3.     Tidak Menutup Wadah dengan Benar

Seaman apapun packing Anda jika saat menutup kotak tidak rapat, tentu akan mengakibatkan barang tidak aman. Pastikan Anda menutup dan merekatkan kotak secara baik. Gunakan lakban, lem perekat, atau tali untuk mencegah kotak rusak dan terbuka.

4.     Kardus atau Wadah Tipis

Sesuaikan tebal kardus atau kotak dengan berat barang yang Anda kemas. Jika Anda tidak memiliki kotak yang kuat, jangan asal membungkusnya dengan kotak yang tipis dan mudah rusak. Mintalah pihak jasa kirim barang untuk mengemas ulang barang Anda dengan kotak yang lebih kuat.

 

Apalagi jika barang di dalamnya adalah barang yang mudah pecah atau rusak. Lebih baik gunakan kayu yang kuat daripada kardus tipis. Kotak yang tipis dengan beban yang berat tidak akan mampu menahan tekanan dari luar.
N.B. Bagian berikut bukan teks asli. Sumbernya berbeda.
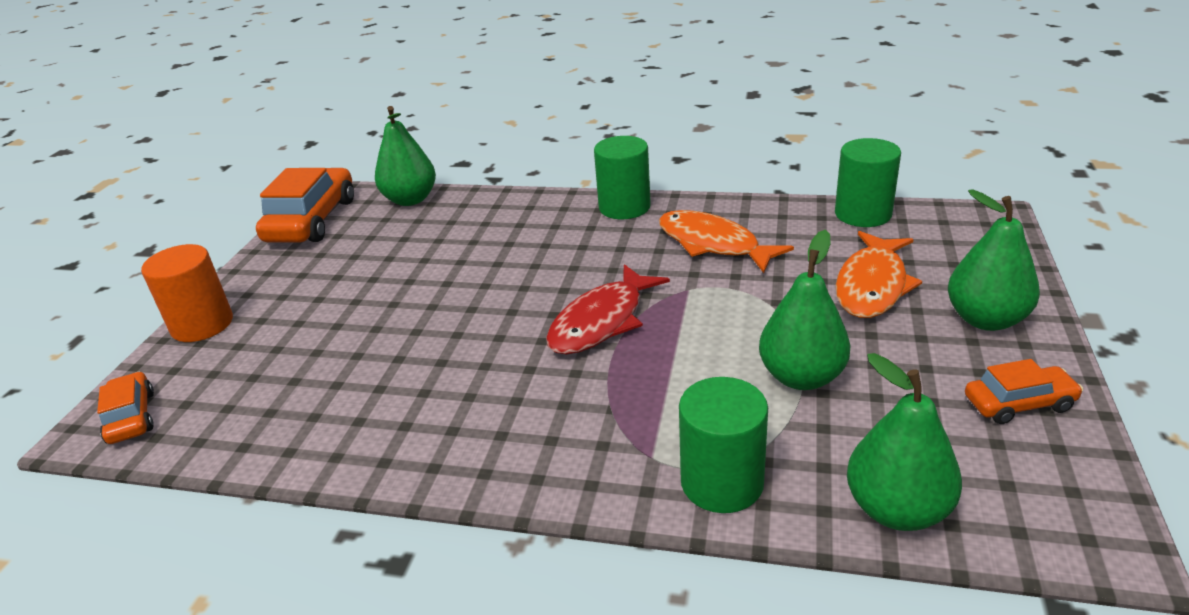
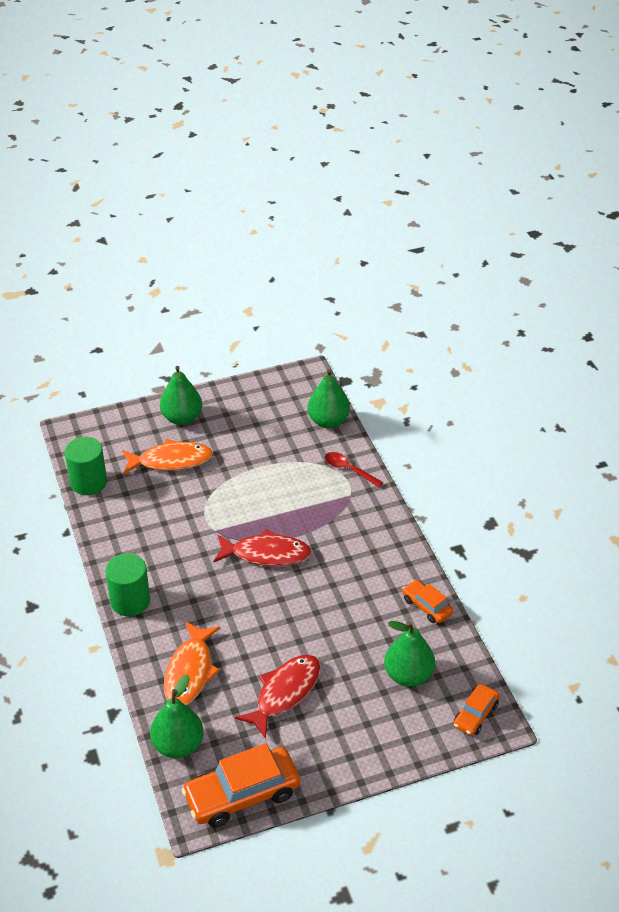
camera: 125 degrees left, 10 degrees up
(202, 324) = (392, 753): orange cylinder -> none
(378, 274) = (284, 693): none -> red fish
(713, 244) = (159, 537): orange fish -> orange fish (190, 671)
(722, 482) = (349, 469): green cylinder -> red spoon
(801, 377) = (265, 466): green pear -> green pear (408, 675)
(1019, 403) = (242, 400): orange car -> orange car (426, 606)

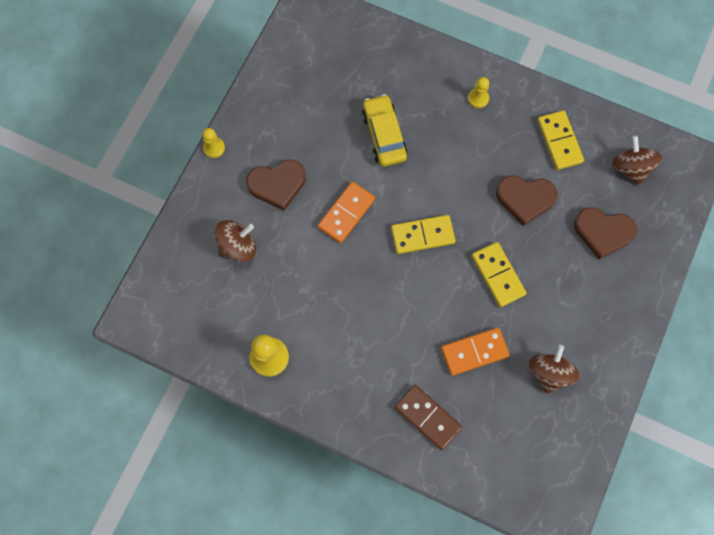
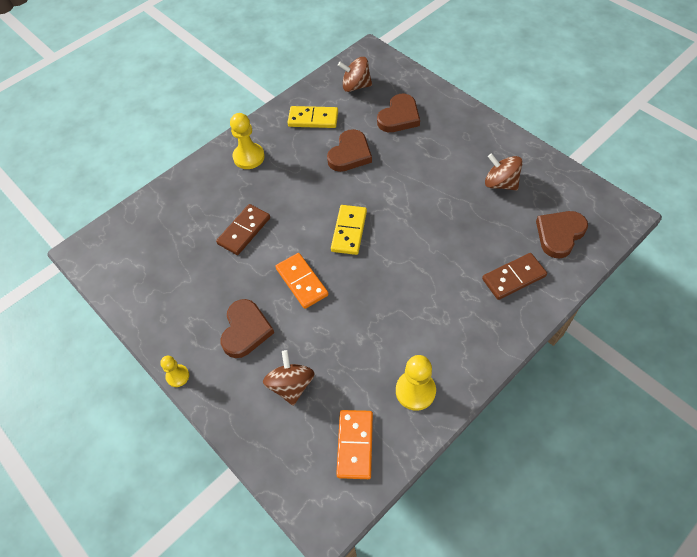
camera: 65 degrees left, 15 degrees down
(384, 135) = (244, 231): yellow car -> brown domino
(474, 352) = (466, 226): orange domino -> orange domino (355, 445)
(478, 98) = (249, 157): yellow pawn -> yellow pawn, size x1.69
(498, 275) = (406, 190): yellow domino -> none
(502, 453) = (559, 234): none -> brown heart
Namun jika terpaksa menggunakan kotak tipis, jangan lupa pertebal lapisan pelindungnya.

5.     Tidak Memberi Tanda Fragile

“Tangani dengan hati-hati”

Berilah tanda tersebut atau “Fragile” pada luar kotak. Dengan memberikan tanda tersebut, Anda sudah memberitahu secara tidak langsung kepada kurir yang membawanya agar lebih hati-hati dalam peletakkan barang ke dalam kendaraan, selama perjalanan, dan saat menyerahkan kepada penerima.

Atau Anda juga bisa memberi tanda lain sesuai jenis barang yang Anda bawa. Seperti hati-hati mudah terbakar, tidak boleh ditumpuk melebihi 4 tumpuk, mudah pecah, dan tanda peringatan lainnya.

Pengemasan barang untuk pengiriman dalam jumlah banyak juga tidak bisa disepelekan. Begitu juga dengan paket barang berupa bubuk, cairan, atau barang  yang mudah terbakar. Oleh karena  itu, jika Anda tidak begitu menguasai teknik packing, lebih baik serahkan saja pada pihak jasa kirim barang. Segera komunikasikan juga terhadap agen tersebut jika barang yang Anda kirim membutuhkan perhatian ekstra.